Janus-type emission from a cyclometalated iron(iii) complex

• Published in: Nature chemistry Vol. 15; no. 4; pp. 468 - 474
• Main Authors: Steube, Jakob, Kruse, Ayla, Bokareva, Olga S., Reuter, Thomas, Demeshko, Serhiy, Schoch, Roland, Argüello Cordero, Miguel A., Krishna, Athul, Hohloch, Stephan, Meyer, Franc, Heinze, Katja, Kühn, Oliver, Lochbrunner, Stefan, Bauer, Matthias
• Format: Journal Article
• Language: English
• Published: London Nature Publishing Group UK 01.04.2023; Nature Publishing Group
• Subjects: 639/638/224/685; 639/638/439/890; 639/638/439/943; 639/638/440/949; 639/638/563/979; Analytical Chemistry; Biochemistry; Carbenes; Catalysis; Charge transfer; Chemistry; Chemistry and Materials Science; Chemistry/Food Science; Deactivation; Electron transfer; Emission; Emissions; Heavy metals; Inorganic Chemistry; Iron; Iron compounds; Ligands; Metals; Noble metals; Organic Chemistry; Oxidation; Photoredox catalysis; Physical Chemistry
• ISSN: 1755-4330; 1755-4349; 1755-4349
• DOI: 10.1038/s41557-023-01137-w

Although iron is a dream candidate to substitute noble metals in photoactive complexes, realization of emissive and photoactive iron compounds is demanding due to the fast deactivation of their charge-transfer states.
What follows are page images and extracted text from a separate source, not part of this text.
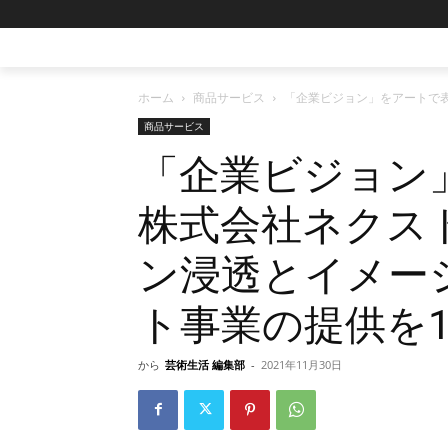
ホーム
商品サービス
「企業ビジョン」をアートで表
商品サービス
「企業ビジョン
株式会社ネクス
ン浸透とイメー
ト事業の提供を1
から
芸術生活 編集部
-
2021年11月30日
Emissive iron compounds are scarce and dual emission has not been observed before. Here we report the Fe III complex [Fe(ImP) 2 ][PF 6 ] (HImP = 1,1′-(1,3-phenylene)bis(3-methyl-1-imidazol-2-ylidene)), showing a Janus-type dual emission from ligand-to-metal charge transfer (LMCT)- and metal-to-ligand charge transfer (MLCT)-dominated states. This behaviour is achieved by a ligand design that combines four N -heterocyclic carbenes with two cyclometalating aryl units. The low-lying π * levels of the cyclometalating units lead to energetically accessible MLCT states that cannot evolve into LMCT states. With a lifetime of 4.6 ns, the strongly reducing and oxidizing MLCT-dominated state can initiate electron transfer reactions, which could constitute a basis for future applications of iron in photoredox catalysis. Noble metals dominate the field of photosensitizers and luminophores. Now, an approach incorporating cyclometalating and carbene functions into Fe III complexes has been shown to enable dual emission from the opposing ligand-to-metal and metal-to-ligand charge-transfer states. The latter shows an exceptionally long lifetime of 4.6 ns and is quenched by oxygen and other quenchers.